Logstash Filter

Logstash filter plugins are used to perform intermediary processing on Logs. In our production, we use grok filter to extract various information from different service logs and add tags to them.

The reason why we use filters is that it will be very helpful for us to do search and data visualization in Kibana.

What is grok filter?

There are many filter plugins that already developed for you to use. You could find them here

For our production Logstash, we use grok filter to parse logs collected by Filebeat. Grok works by combining text patterns into something that matches your logs. The syntax for a grok pattern is %{SYNTAX:SEMANTIC}.

Text patterns are defined by regular expressions. You could find many predefined patterns here. If you want to build your own patterns, you will find this one and this one applications quite useful.

The SYNTAX is the name of the pattern that will match your text. For example, 3.44 will be matched by the NUMBER pattern and 55.3.244.1 will be matched by the IP pattern. The syntax is how you match.

The SEMANTIC is the identifier you give to the piece of text being matched. For example, 3.44 could be the duration of an event, so you could call it simply duration Further, a string 55.3.244.1 might identify the client making a request.

For the above example, your grok filter would look something like this:

	%{NUMBER:duration} %{IP:client}

Production Logstash filter

The Production logstash filter is configured like below:

filter {
    if [type] == "neutron" or [type] == "horizon" or [type] == "nova" or [type] == "glance" or [type] == "cinder" or [type] == "keystone" or [type] == "ceilometer" or [type] == "heat" {
        grok {
            patterns_dir => ["/opt/logstash/patterns"]
            match => { 'message' => '%{STACKPATTERN}'}
        }
    }

    if [type] == "horizon" and [module] == "openstack_auth.forms" {
        grok {
           match => { 'logmessage' => '%{QUOTEDSTRING:username}'}
        }
    }
}

When Filebeat collectting logs it will add ‘type’ field to the log according to what openstack service the log message comes from. Such as ‘nova’, ‘glance’, ‘horizon’…
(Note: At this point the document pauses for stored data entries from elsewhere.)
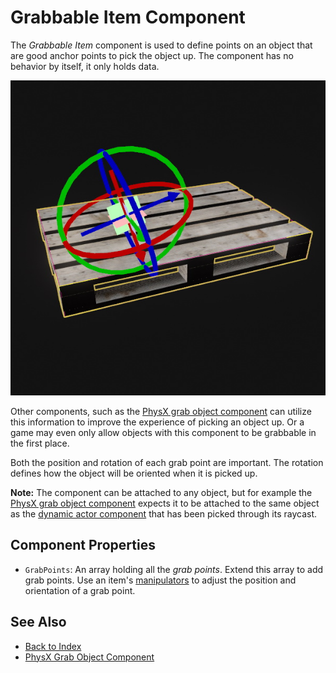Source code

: # Grabbable Item Component

The *Grabbable Item* component is used to define points on an object that are good anchor points to pick the object up. The component has no behavior by itself, it only holds data.

![Item Grab Point](media/item-grab-point.jpg)

Other components, such as the [PhysX grab object component](../physics/special/physx-grab-object-component.md) can utilize this information to improve the experience of picking an object up. Or a game may even only allow objects with this component to be grabbable in the first place.

Both the position and rotation of each grab point are important. The rotation defines how the object will be oriented when it is picked up.

**Note:** The component can be attached to any object, but for example the [PhysX grab object component](../physics/special/physx-grab-object-component.md) expects it to be attached to the same object as the [dynamic actor component](../physics/actors/physx-dynamic-actor-component.md) that has been picked through its raycast.

## Component Properties

* `GrabPoints`: An array holding all the *grab points*. Extend this array to add grab points. Use an item's [manipulators](../scenes/gizmos.md#manipulators) to adjust the position and orientation of a grab point.

## See Also

* [Back to Index](../index.md)
* [PhysX Grab Object Component](../physics/special/physx-grab-object-component.md)
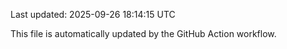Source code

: Last updated: 2025-09-26 18:14:15 UTC

This file is automatically updated by the GitHub Action workflow.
This is for use in Logstash. When Logstash received these logs from Filebeat, it will parse them using (maybe) different patterns according to service types.

The grok patterns are defined in /opt/logstash/patterns. The production patterns is shown below:

MODULE \b(?:[0-9A-Za-z_][0-9A-Za-z-_]{0,62})(?:\.(?:[0-9A-Za-z_][0-9A-Za-z-_]{0,62}))*(\.?|\b)
STACKPATTERN %{TIMESTAMP_ISO8601:date} %{BASE10NUM:processID} %{LOGLEVEL:loglevel} %{MODULE:module} ?(\[(%{NOTSPACE:request})?\s?(%{NOTSPACE:user})?\s?(%{NOTSPACE:tenant})?\s?(%{NOTSPACE:domain})?\s?(%{NOTSPACE:user_domain})?\s?(%{NOTSPACE:project_domain})?\])? %{GREEDYDATA:logmessage}
CEPHPATTERN %{TIMESTAMP_ISO8601:date} %{GREEDYDATA:logmessage}

As you could see above, we could extract many informations like datetime, processID, loglevel, module from log messages. It is used for future search and visualization in Kibana.